Goal is to encourage more affordable housing

CINCINNATI – A group of Greater Cincinnati’s religious leaders on Wednesday took a vote that they hope will make life better for the region’s poor.

The Metropolitan Area Religious Coalition of Cincinnati adopted a list of nine “Housing Principles,” designed to encourage the development of more affordable housing.

“Sacred scriptures tell us to make sure no one wants for food, clothing and shelter,” states the Preamble to the Housing Principles. “Our interfaith coalition historically and at present sees homelessness and affordable housing as a major social issue that demands more work be done.”

MARCC voted on the principles because multi-million dollar projects developed in recent years have displaced affordable housing at a time when the community desperately needs it, said Executive Director Margaret Fox.

“There’s been a significant loss of affordable housing units in downtown, Over-the-Rhine and across the city,” Fox said. “We realize development has to happen, but these affordable housing units are not being replaced.”

A two-bedroom apartment or house in the Greater Cincinnati region is defined as affordable if the rent is $735 per month, according to the U.S. Department of Housing and Urban Development.

To afford that amount, however, a renter would have to earn roughly $14.50 per hour, Fox said.

“If you’re unemployed, you’re not making that kind of money,” she said. “If you’re homeless, you’re not making that kind of money.

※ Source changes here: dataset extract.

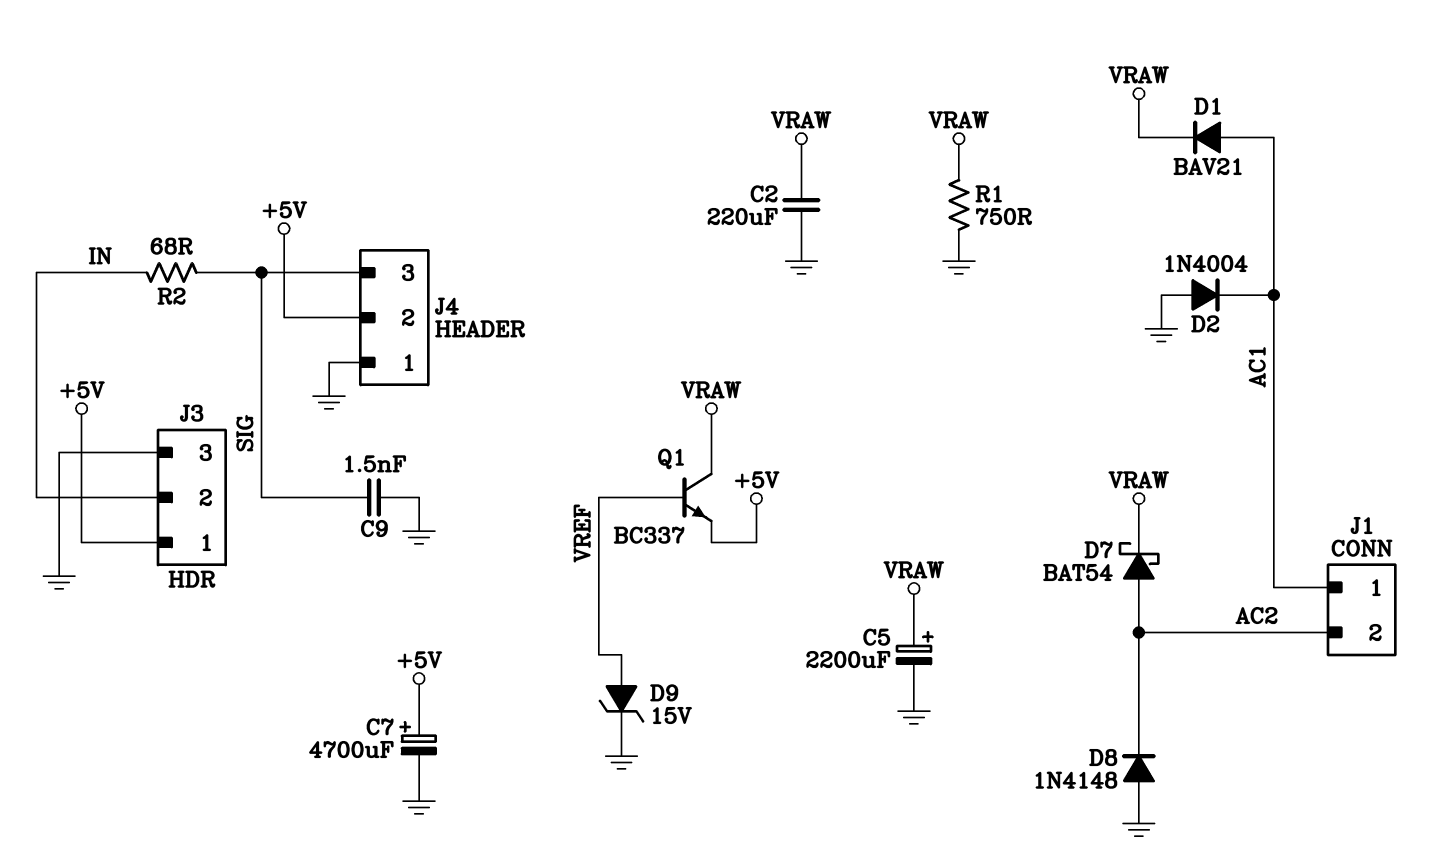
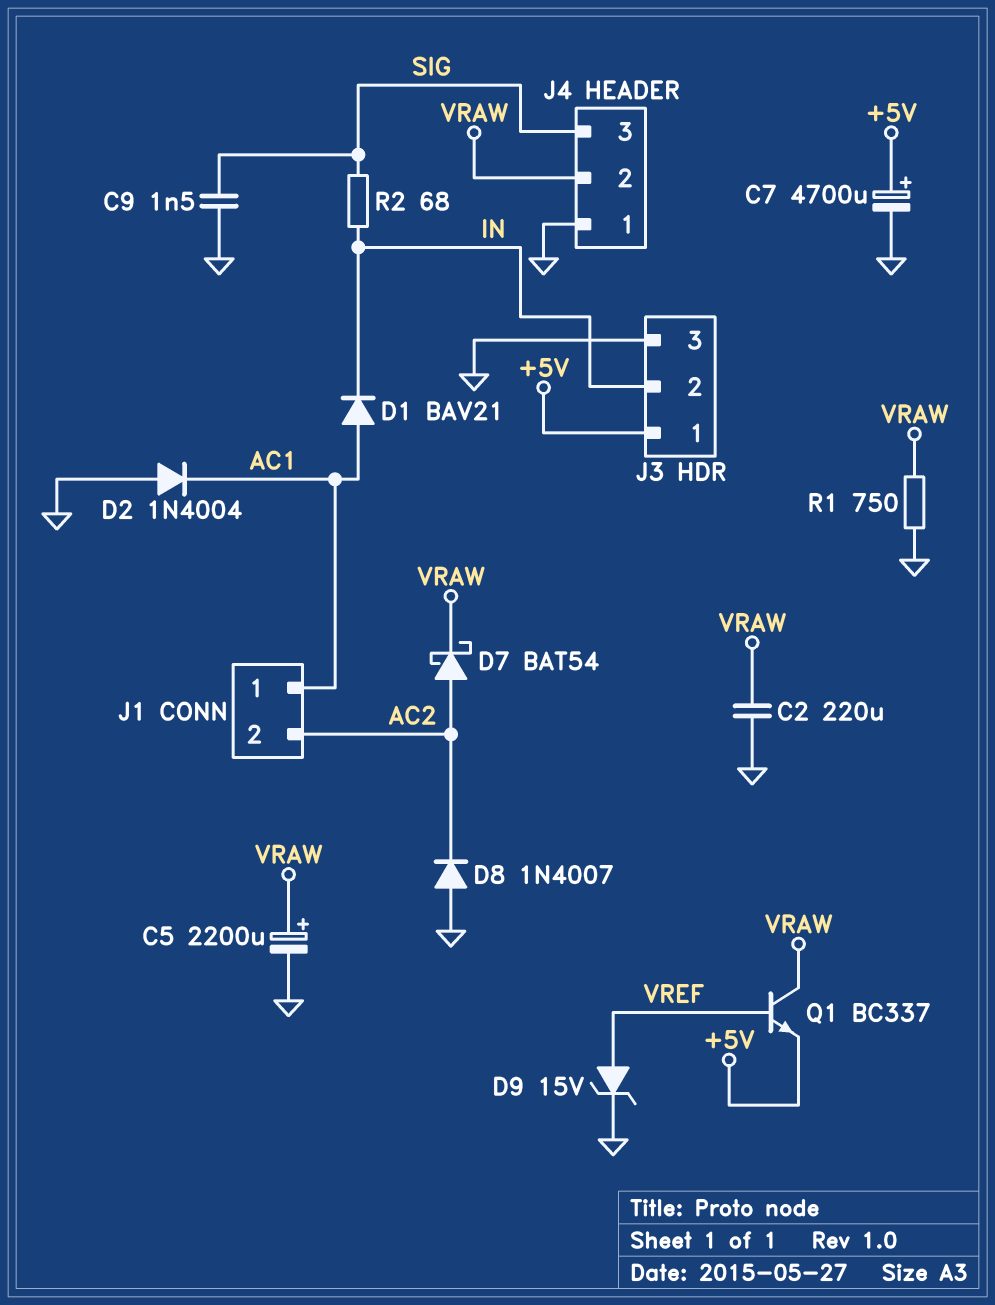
D1: diode BAV21 (A AC1, K VRAW) -> diode BAV21 (A AC1, K IN)
D8: diode 1N4148 (A GND, K AC2) -> diode 1N4007 (A GND, K AC2)
J4 pin 2: +5V -> VRAW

If you’re mentally challenged, you’re not making that kind of money.”

MARCC’s Housing Principles call on local government officials, nonprofit developers and business leaders to:

• Promote the Fair Housing Act, by prohibiting discrimination.

• Apply The Americans with Disabilities Act.

• Serve Economic Justice, by dedicating a portion of all government grants to affordable housing development.

• Reduce Foreclosures.

• Maintain Affordable Rental Units.

• Set Reasonable Rental Subsidies to Attract Responsible Investors.

• Acknowledge the Real Unemployment Rate, by including people who are unemployed for a year or more.

• Support Housing for Young Adults, by increasing the number of affordable rental units for young adults aging out of foster care and risk becoming homeless at 18.

• Advocate for Restorative Justice, by finding ways to lessen stigma and barriers for people with criminal histories who need affordable housing.

Among those who spoke in support of the principles were The Most Reverend Joseph Binzer, auxiliary bishop of the Archdiocese of Cincinnati, along with representatives of the Cincinnati Islamic Community Center and the Unitarian Universalist Council of Greater Cincinnati.

The next step for MARCC will be communicating the principles with parishioners, city officials, business leaders and nonprofit developers, Fox said.

Part of the goal is to raise awareness of the need, Binzer said, since the issue of poverty can be “out of sight” and “out of mind.”

“Where it really begins to hit home is when you know someone who is struggling with unemployment or foreclosure or has had to move in with another family member,” he said. “It’s a concern not only for Catholics, but for other people of faith, too.”